◆ **WORK TO COMPLETE**
How many lines in the records below contain the word "Stacey", matching case exactly? Reply with only the number.

◆ **EXTRACTED INFORMATION**
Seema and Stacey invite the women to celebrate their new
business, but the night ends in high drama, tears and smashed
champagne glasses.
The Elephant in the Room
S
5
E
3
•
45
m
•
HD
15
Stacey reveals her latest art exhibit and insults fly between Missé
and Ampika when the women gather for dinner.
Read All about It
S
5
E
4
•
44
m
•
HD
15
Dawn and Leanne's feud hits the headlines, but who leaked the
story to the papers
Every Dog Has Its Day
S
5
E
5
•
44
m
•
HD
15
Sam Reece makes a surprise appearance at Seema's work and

◆ **WRITTEN REPLY**
2